Analytics have now permeated into all levels of any company’s organizational hierarchy, creating exciting new opportunities but also some interesting challenges.
Not all businesses are equipped with data scientists and analytics experts to help them navigate what can seem to be a flood of information. The challenge companies face is making data accessible to a range of stakeholders who have little to no experience in data science so that organizations can derive insights and the greatest value from them -- without overwhelming staff.
There are several steps businesses can take to foster a culture that habitually and successfully maximizes the benefit of analytics at all levels.
Analytics can seem intimidating simply because of the massive amount of data that is at our fingertips. I often liken it to an author working on a novel: the hardest step is usually getting started. Being inundated with data from every angle makes it difficult for an everyday user to get started gleaning insights from analytics.
In order to overcome this challenge, it is important first to define the question to investigate -- essentially starting with the first step of the scientific method. By defining the top priority question, the focus is narrowed, eliminating swaths of data that do not contribute to answering the question. This first step is the most important, and the key question can often be determined by the people on the front lines in the organization on a daily basis. They have much greater insight into the question or questions that need to be investigated first.
Even though the people working on a particular question may not be analytics experts, it is essential to understand the source of data and the methodology used to collect and organize it. This is where communication becomes critical. Think of this as research that authors do to equip themselves to best write their novel.
When presenting results either internally or externally, many questions are sure to emerge about how a particular insight was produced and what data was used to produce it. In order to answer these questions, business leaders must work to bridge the gap between themselves and data scientists -- what the MIT Sloan School of Business calls an “interpretation gap.”
Ask questions until everyone involved is clear that the data being produced are applicable to practical, real-world scenarios. This will produce more reliable results that business users can lean into with greater confidence.
Companies must remember that analytics are not a substitute for the intimate, first-hand understanding of a business, referred to as domain expertise. The Boston Consulting Group defines domain expertise as “superior knowledge and insight into a business or category,” and goes further to state that domain experts “use this insight to spur innovation, to see through complexities, and to imagine what could be.” Data are not a replacement for domain expertise but rather complementary to it.
This distinction is key to avoid falling into the trap of viewing analytics in a vacuum. If something doesn’t seem like it adds up in the data, apply domain expertise and ask questions until you have a clear understanding. As Florian Zettelmeyer of the Kellogg School at Northwestern University points out, “Knowing what you know about your business, is there a plausible explanation for that result?”
This is where authors combine research with their own experiences to craft a story with a logical plot that will appeal to readers. Companies cannot rely on data or on their own observations alone to guide actions but should use the results of both to form a holistic view of the business or the particular question they are trying to answer.
Success in applying data-driven insights relies on taking action. But it is important for business leaders not to feel the need to create action plans that completely overhaul or revolutionize their organization -- instead focusing on more granular goals.
McKinsey makes this point: “The impact of ‘big data’ analytics is often manifested by thousands—or more—of incrementally small improvements. If an organization can atomize a single process into its smallest parts and implement advances where possible, the payoffs can be profound.”
Too often, companies ignore the value of small improvements and the potential for exponential payoffs that can result from building on the foundation of these minor victories over time.

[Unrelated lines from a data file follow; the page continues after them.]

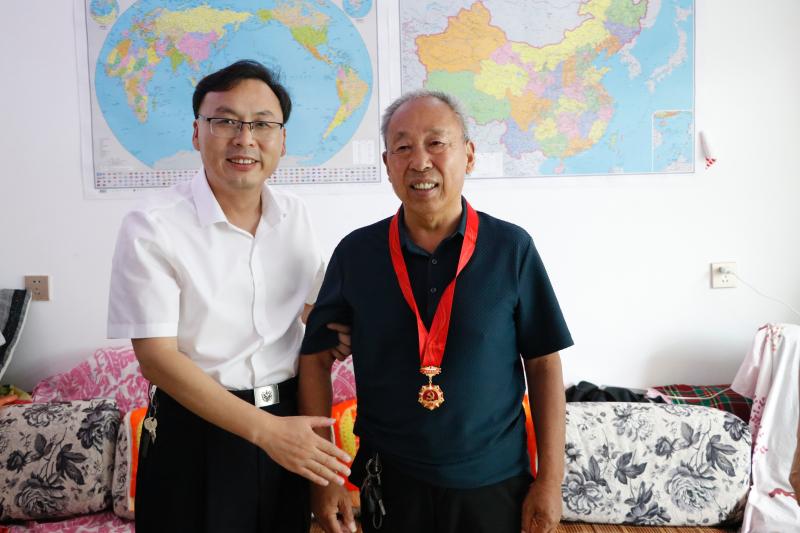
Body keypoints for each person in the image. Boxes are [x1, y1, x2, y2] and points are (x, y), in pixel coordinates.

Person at [299, 90, 573, 533]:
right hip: (390, 484)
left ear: (469, 155)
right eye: (403, 147)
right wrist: (324, 478)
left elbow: (543, 363)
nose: (420, 161)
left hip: (494, 484)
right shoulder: (356, 254)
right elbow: (313, 359)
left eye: (436, 143)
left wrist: (551, 480)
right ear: (387, 164)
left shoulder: (511, 248)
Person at [107, 60, 352, 532]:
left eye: (262, 124)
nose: (245, 139)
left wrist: (351, 331)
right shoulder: (153, 224)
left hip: (286, 420)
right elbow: (156, 359)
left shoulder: (294, 215)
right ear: (197, 132)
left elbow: (314, 314)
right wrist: (268, 433)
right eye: (225, 121)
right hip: (195, 432)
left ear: (282, 139)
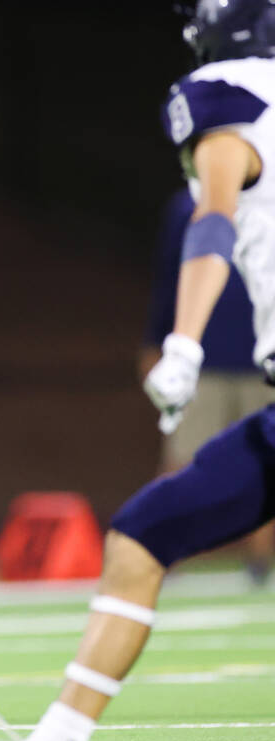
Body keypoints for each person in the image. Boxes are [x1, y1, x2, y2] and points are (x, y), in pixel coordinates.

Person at [0, 3, 275, 741]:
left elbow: (214, 219)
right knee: (141, 535)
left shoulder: (228, 94)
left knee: (142, 535)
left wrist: (184, 339)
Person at [141, 188, 275, 587]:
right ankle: (161, 557)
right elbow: (170, 278)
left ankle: (259, 563)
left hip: (265, 355)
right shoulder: (187, 205)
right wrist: (158, 341)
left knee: (268, 461)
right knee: (182, 459)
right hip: (203, 356)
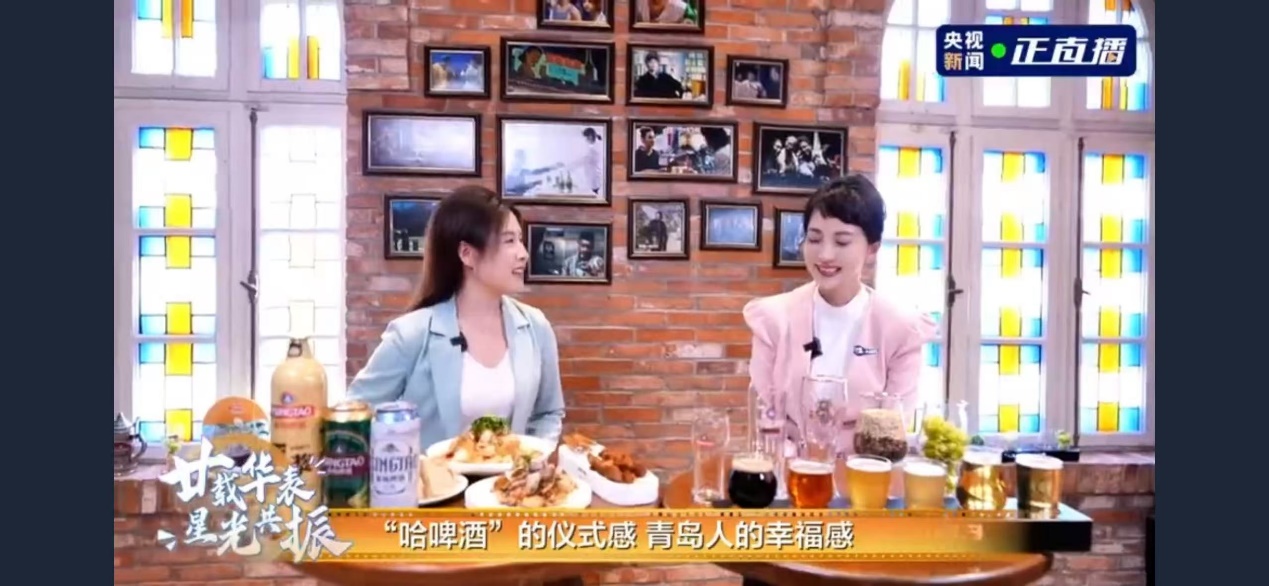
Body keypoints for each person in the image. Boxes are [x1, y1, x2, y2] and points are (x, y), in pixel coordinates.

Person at [346, 186, 565, 449]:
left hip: (508, 476)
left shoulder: (535, 327)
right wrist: (398, 460)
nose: (523, 253)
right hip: (432, 476)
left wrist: (534, 455)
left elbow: (548, 413)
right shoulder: (412, 334)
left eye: (520, 240)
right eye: (509, 241)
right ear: (467, 254)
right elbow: (354, 417)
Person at [742, 175, 937, 457]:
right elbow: (766, 418)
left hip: (865, 474)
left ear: (872, 249)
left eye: (842, 242)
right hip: (789, 473)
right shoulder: (773, 318)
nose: (825, 254)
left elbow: (893, 431)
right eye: (814, 239)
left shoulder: (901, 328)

The real key to success in applying everyday analytics comes down to one thing: engagement. Leaders and their teams that are simply engaged with analytics are already ahead of the field. This is true of any facet of business, but especially so of analytics. The goal in the end is to use data to make better decisions and to increase efficiencies within an organization.
Producing analytics must not be a goal in and of itself. The author does not publish a novel simply to do so, but to delight readers and to make a contribution to society. On an organizational level, analytics are really not so different.